**ПРИВЕДЁННЫЙ ТЕКСТ:**
******
Вот свидетельство пятнадцатилетней девочки В. М. Рыжковой: «Я видела, как в нашей квартире мать, чтобы спасти старших двух детей из 4-х, младшим не давала хлеба совсем, а делила их паек. Я видела и плакала сама вместе с теми младшими, а они кричали: „Мама, хлеба!" Им было 2 и 4 года, у них были страшно большие, просящие, полные слез глаза, а мама на кухне съедала с двумя старшими их паек. Младшие умерли, мама их тоже…»[1066].

Нарастающая эмоциональность и особый драматизм этой записи не позволяют ее автору воссоздать детали события. Мы не знаем, где это происходило, почему это не скрывалось, мы не видим, как реагируют на крики другие соседи, мать, ее старшие дети – все предельно обобщено. Все пропитано нескрываемой неприязнью, при которой едва способны находить «оправдательные» оговорки. Перед нами не стершийся и годы спустя этический след давнего происшествия. Оно утратило свои контуры, а след остался, найдя выражение в пластичности описания, не свойственной подростку, но органичной для тех, кто приобрел житейский опыт. То же можно сказать и о концовке этой истории. Здесь проскальзывает не мстительность, но какое-то трудноуловимое и все же осязаемое чувство брезгливости: «… Старшие 7 и 12 лет замерзли где-то на улице. Я их видела как-то в булочной, где они в лохмотьях с разбитыми и опухшими лицами выпрашивали хлеб. Но их били, если они хотели насильно выхватить хлеб…»[1067].
******
**ИЗВЛЕЧЁННЫЕ ЗАПИСИ:**
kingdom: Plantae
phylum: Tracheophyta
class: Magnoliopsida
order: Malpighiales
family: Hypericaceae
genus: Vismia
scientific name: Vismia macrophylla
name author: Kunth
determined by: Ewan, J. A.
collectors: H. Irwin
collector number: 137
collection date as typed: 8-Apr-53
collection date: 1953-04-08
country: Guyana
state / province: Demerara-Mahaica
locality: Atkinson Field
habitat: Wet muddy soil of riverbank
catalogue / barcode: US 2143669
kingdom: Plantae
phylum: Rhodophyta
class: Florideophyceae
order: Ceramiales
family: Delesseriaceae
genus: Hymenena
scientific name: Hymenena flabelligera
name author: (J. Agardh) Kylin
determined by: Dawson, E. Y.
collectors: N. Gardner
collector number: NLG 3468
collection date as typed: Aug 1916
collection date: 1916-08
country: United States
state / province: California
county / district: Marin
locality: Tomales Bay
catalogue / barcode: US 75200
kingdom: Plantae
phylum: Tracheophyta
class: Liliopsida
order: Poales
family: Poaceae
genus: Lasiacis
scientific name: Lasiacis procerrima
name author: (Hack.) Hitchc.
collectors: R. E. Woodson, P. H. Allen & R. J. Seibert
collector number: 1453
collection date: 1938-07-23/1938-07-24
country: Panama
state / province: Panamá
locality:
******
**ПИСЬМЕННОЕ ЗАДАНИЕ A:**
Ответьте на вопросы по приведённому тексту:
(i) Сколько лет было младшим детям?
(ii) Сколько лет было старшим детям?
(iii) Где рассказчица однажды видела старших детей, просивших хлеб?
**ПИСЬМЕННОЕ ЗАДАНИЕ B:** Объясните в одном–трёх предложениях, почему, согласно приведённому тексту, автор записи не может воссоздать детали события.
Отвечать нужно только по приведённому тексту.

**ПОЛНЫЙ ОТВЕТ A:**
(i) Младшим детям было 2 и 4 года.
(ii) Старшим детям было 7 и 12 лет.
(iii) Она видела их в булочной.

**ПОЛНЫЙ ОТВЕТ B:** Детали воссоздать не позволяют нарастающая эмоциональность и особый драматизм записи. Поэтому всё в ней предельно обобщено: неизвестно, где это происходило и почему не скрывалось, и не видно, как реагировали соседи, мать и её старшие дети.